Environmental conditions were ripe for conflict by the spring of 1994. Rwanda was a landlocked and impoverished country that relied, as it does today, on agriculture. Fluctuating world prices for coffee on the world market in the 1980s began a sustained economic crisis that peaked in 1990 with the International Monetary Fund’s (IMF) structural adjustment program for the national economy. The average Rwandan farmer was earning less for their crops in one of the most population dense countries in Africa. There was not enough farmland or resources to sustain working-age Rwandans, including large swathes of unemployed and unpropertied men, and land disputes arose along ethnic lines. Conditions of environmental stress and poverty were extreme.

The single incident that inflamed the genocide occurred in April of 1994, when the plane carrying Habyarimana and the Burundian president was shot down over the capital city of Kigali, killing all occupants. Some blame the RPF and others the Hutu extremists for the assassination. Quickly thereafter on the same day, the Presidential Guard, the Rwandan armed forces (RAF), and Hutu militias–the Interahamwe and Impuzamugambi—began indiscriminately slaughtering Tutsis and moderate Hutus in Kigali. The Rwandan media, specifically government-sponsored radio programs, played a pivotal role in spreading the rallying crying for violence across the rest of the country. Radio broadcasters called for the killing of Tutsi “cockroaches” and encouraged all Hutus to take up arms. This was particularly dangerous in a population-dense environment in which neighbors lived so closely together. Pressure among Hutus to engage in killings quickly spread in clusters within tight-knit communities.
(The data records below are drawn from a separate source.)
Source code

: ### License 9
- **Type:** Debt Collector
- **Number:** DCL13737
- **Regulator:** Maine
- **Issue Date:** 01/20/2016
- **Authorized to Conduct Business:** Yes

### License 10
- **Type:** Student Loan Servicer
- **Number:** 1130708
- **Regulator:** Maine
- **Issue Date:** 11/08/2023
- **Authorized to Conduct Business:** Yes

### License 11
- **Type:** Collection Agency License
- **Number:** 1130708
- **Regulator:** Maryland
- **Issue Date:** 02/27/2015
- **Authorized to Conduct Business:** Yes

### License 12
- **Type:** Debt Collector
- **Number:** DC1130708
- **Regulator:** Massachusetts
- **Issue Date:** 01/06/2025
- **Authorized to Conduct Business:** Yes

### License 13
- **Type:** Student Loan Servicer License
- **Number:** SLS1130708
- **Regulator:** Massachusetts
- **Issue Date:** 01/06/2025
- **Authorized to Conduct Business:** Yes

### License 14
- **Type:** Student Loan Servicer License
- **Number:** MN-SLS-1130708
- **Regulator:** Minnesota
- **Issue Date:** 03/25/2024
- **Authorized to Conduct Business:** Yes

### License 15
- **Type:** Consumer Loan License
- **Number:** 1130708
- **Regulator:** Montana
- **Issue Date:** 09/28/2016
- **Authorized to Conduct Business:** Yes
An estimated 850,000 Tutsis were individually killed by hand in a 90-day period, which exceeds the per-day killing rate of any other genocide in world history. Around ¾ of the Tutsi population was killed, along with 1/3 of the Batwa Pygmy population, while ¼ of Hutus engaged in violence. Family members were forced to kill their own family members and join the violence. Génocidaires systematically targeted Tutsi and moderate Hutu women for sexual violence as a weapon of war with the goal of sexual mutilation and spreading AIDs. The sexual violence was so extensive that it became the first event in which rape as a weapon of war would later be prosecuted as an official war crime by the International Criminal Court (ICC) in The Hague, Netherlands.

The End of the Genocide: The genocide came to an end in July 1994 when the Tutsi-led RPF finally took military control of Kigali and the rest of the country and installed a coalition government. Over 2 million Tutsis were refugees across the border in what is now DRC (then called Zaire) and many returned. Only after the killing ended did the international community respond, and the Rwandan Genocide is often cited as the worst example of global apathy in the face of a clear humanitarian crisis. There were some UN and European peacekeepers on the ground but their mandate did not permit them to use force against the Hutu extremists and there is evidence that some humanitarian zones they created were used a gateway for génocidaires to escape the country. Because of the logistical challenges of prosecuting thousands of violence participants, the RPF established community justice courts called Gacaca courts, a form of transitional justice meant to aid communal healing, closure, and forgiveness on a grassroots level after a collective trauma.

Today, Rwanda is perhaps the greatest example of a country that chose to rebuild positively after mass violence and is an example of constructive change. It has the highest number of female parliamentarians in the world, outlawed reference to tribe or ethnicity (even in casual conversation) to avoid discrimination, hosts a monthly community service day nationwide, was the first country in the world to ban plastic bags as a green initiative, and hosts the most expensive building on the continent. It is a land of surprises today.